The family of the 73-year-old woman released her identity. The EF-2 tornado also injured 11 people. Winds maxed out at 130 miles per hour.
Viranda Rodgers’ family says she hid in her bathroom as that tornado came through her neighborhood. The only part of her home that was spared by the tornado was her porch. She was killed in the storm.
Regena Wicker and other family members and loved ones went through what was left of her aunt’s house on Tuesday.
"You can’t replace pictures. You can replace almost anything else," she said.
Pictures of the Rodgers and pie plates are just a few of the cherished items found.
Rodgers’ family says she lived in her home with her husband, but he wasn’t there. He was in the hospital for an unrelated treatment. She hid in her bathroom.
Nearby, Stan Byers, his wife and sister-in-law were all in their home when the tornado struck.
"Lights went out, and everything went crazy," he recalled.
Byers’ home flipped over on its roof. His wife broke two bones in her back, and their dog was killed.
"She broke two bones in her back and her neck," said April Hines, Byers’ sister-in-law. "I thought it was all. I thought it was going to rip her neck off."
People in the community did what they always do in times like this by helping their neighbors.
As power crews worked to put up new lines and cut trees, others were helping families salvage what was left from the damage.
For dozens of families, they are without a home or vehicle.
"Just a miracle," Byers said. "God was looking out for us."
And for Rodgers’ family, they will find comfort in remembering the good memories they shared.
"She was the rock," Wicker said. "We always played a game called zonk or dominos, cooking pies. She loved to cook. She hated to lose playing games."
The Red Cross has a shelter at a church in Whitesboro, which is about 20 minutes south of Sherwood Shores.
There is no word on when all power will be restored in the area.
Bowie hit hard by two EF-1 tornadoes
At least four people had to be rescued from homes after two EF-1 tornadoes hit the town's east city and southeast side with winds up to 100 miles an hour.
Incredible video out of Bowie, about 70 miles northwest of Fort Worth, was captured by a home camera right as one of two tornadoes smashed through this home.

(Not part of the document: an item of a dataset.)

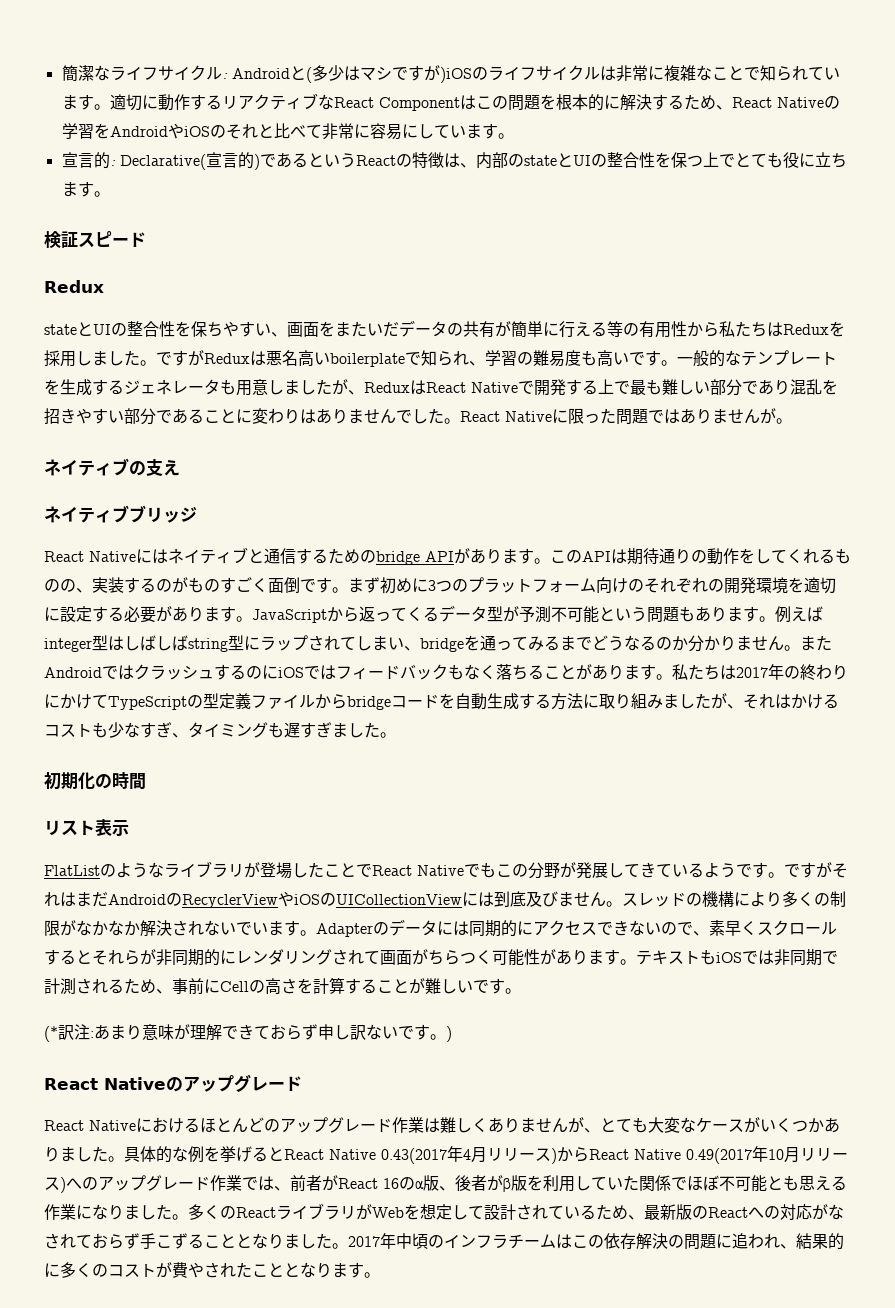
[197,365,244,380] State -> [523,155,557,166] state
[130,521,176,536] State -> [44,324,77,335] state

Officials are still working to get a full assessment of damage out there, but about a dozen homes were destroyed.
Many living in Bowie are grateful for taking shelter during Monday’s tornadoes.
John Lindsey was able to get to a shelter. However, he says his father-in-law is sometimes a bit stubborn.
"He didn’t go to the shelter like we asked him to," he said.
Lindsey’s 90-year old father-in-law was inside his home as a tornado hit.
"And it flipped him over the table," he said.
The 90-year-old man has lived at him home for more than half a century. That home is now destroyed. Somehow, he was safe.
"He finally did answer, and the first thing he said was everything was gone," Lindsey said.
The NWS says there were two EF-1 tornadoes in the Bowie area Monday. Emergency management officials say about a dozen homes were destroyed.
Five people were hurt, but no deaths were reported.
Video from one garage was recording as a tornado blasted through homes.
Larry Dodd says he tried to get his 81-year-old father into their storm shelter, but he doesn’t move well. They didn’t have time, so they hid in a bathroom.
"After I got him in there, I closed the door. But I could feel the wind trying to push the door behind me open," Dodd recalled. "So I just kind of leaned back like that."
The damage brought people like Wes Stell out to help.
"I’m out here to help my friends and neighbors," he said. "It hurts to see it like this, but it’s nice to see everybody coming out and chipping in and helping out."
Stell is not asking for money. It’s just a way to give back.
"There are houses that have been completely demolished," he said.
Unfortunately, Lindsey’s father-in-law’s home is one of them. But he’s most thankful he’s alive.
"God is good, even in the storm," he said.
Bowie Emergency Management says in total five people were hurt, but the worst injury was a shoulder injury.
The town’s community center has been opened as an emergency shelter for those affected.